The Private Credit Advantage
Supporting everything is Flex’s private credit arm, which uses its AI-powered underwriting system to price risk with greater precision than traditional banks. This vertically integrated capital engine creates what the company calls a “defensibility loop” — more lending volume leads to more product adoption, which generates better data, improving risk models and unit economics.
After raising $200 million in debt and $25 million in equity earlier this year, this $60 million Series B positions Flex as one of the fastest-growing fintech companies in America, distinguished by what investors call “best-in-class capital efficiency.”
“Flex is building a category-defining financial institution,” said Jake Bodanis, Partner at Portage. “The company has proven that middle-market business owners are both massively underserved and extremely valuable customers when given the right financial infrastructure.”

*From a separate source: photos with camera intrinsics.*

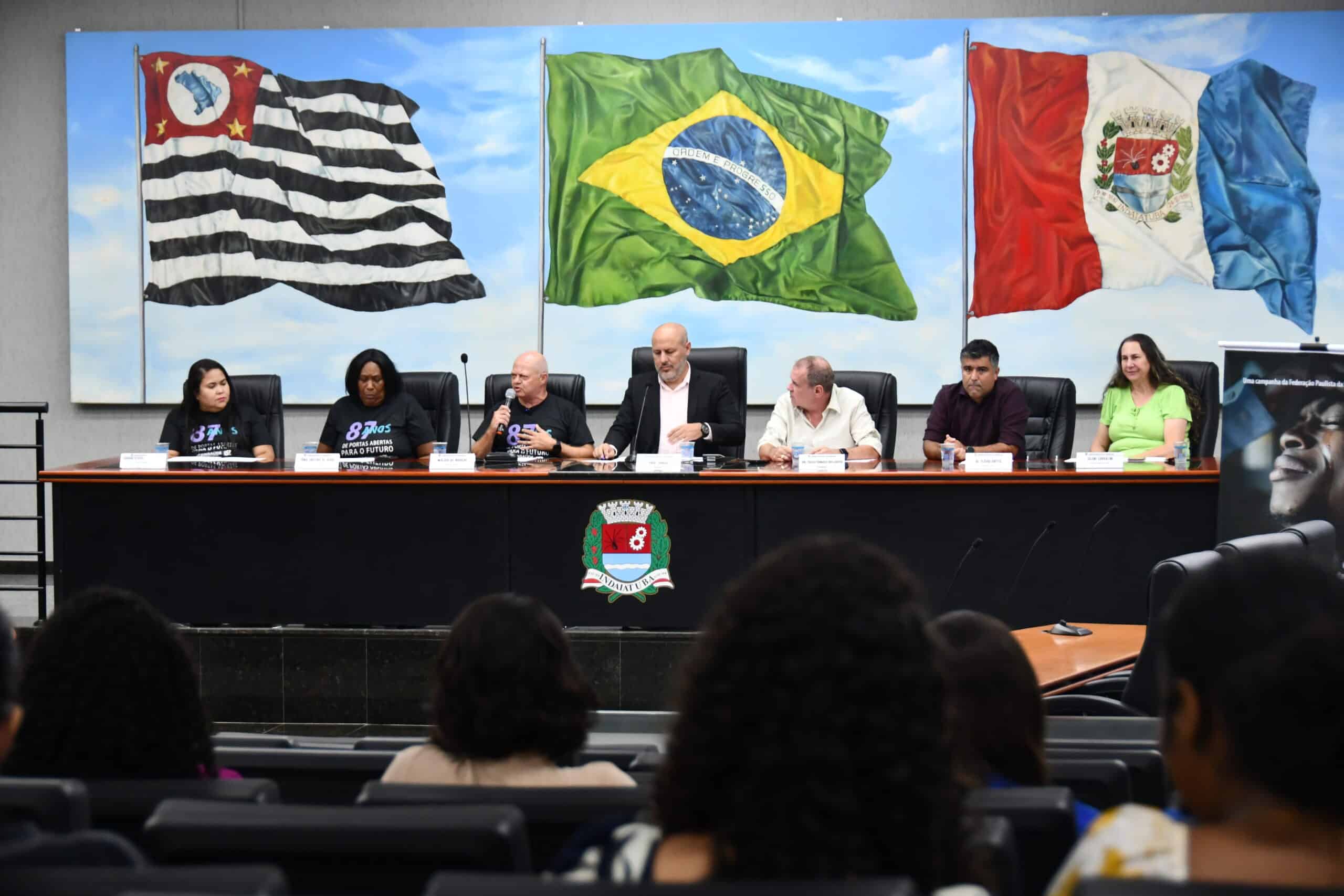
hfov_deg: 19.5
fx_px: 3920
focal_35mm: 105
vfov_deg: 13.0
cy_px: 448
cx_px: 672
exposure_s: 1/125
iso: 1400
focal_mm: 70
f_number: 5
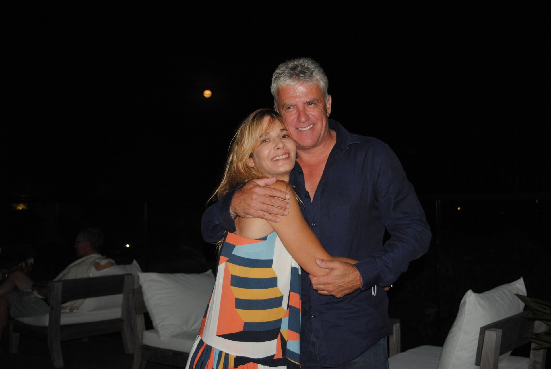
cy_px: 184
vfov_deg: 29.9
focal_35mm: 45
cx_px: 276
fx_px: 690
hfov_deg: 43.6
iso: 200
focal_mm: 30
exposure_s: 1/60
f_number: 4.2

Building the Complete Financial Stack
Flex’s five-pillar strategy encompasses private credit, business finance tools, personal finance products, payment solutions, and an ERP system built specifically for middle-market businesses. The goal is to capture the complete lifecycle of money for this segment, from the moment they earn revenue in their business to the moment they spend it personally.
With personal finance products for affluent individuals largely unchanged for decades, Flex sees an opportunity to bridge business and personal finances in a way that reflects how wealthy business owners actually operate. The company’s long-term ambition is to become the central platform this segment relies on to grow and transfer wealth across generations.
For America’s middle-market business owners, that integration can’t come soon enough.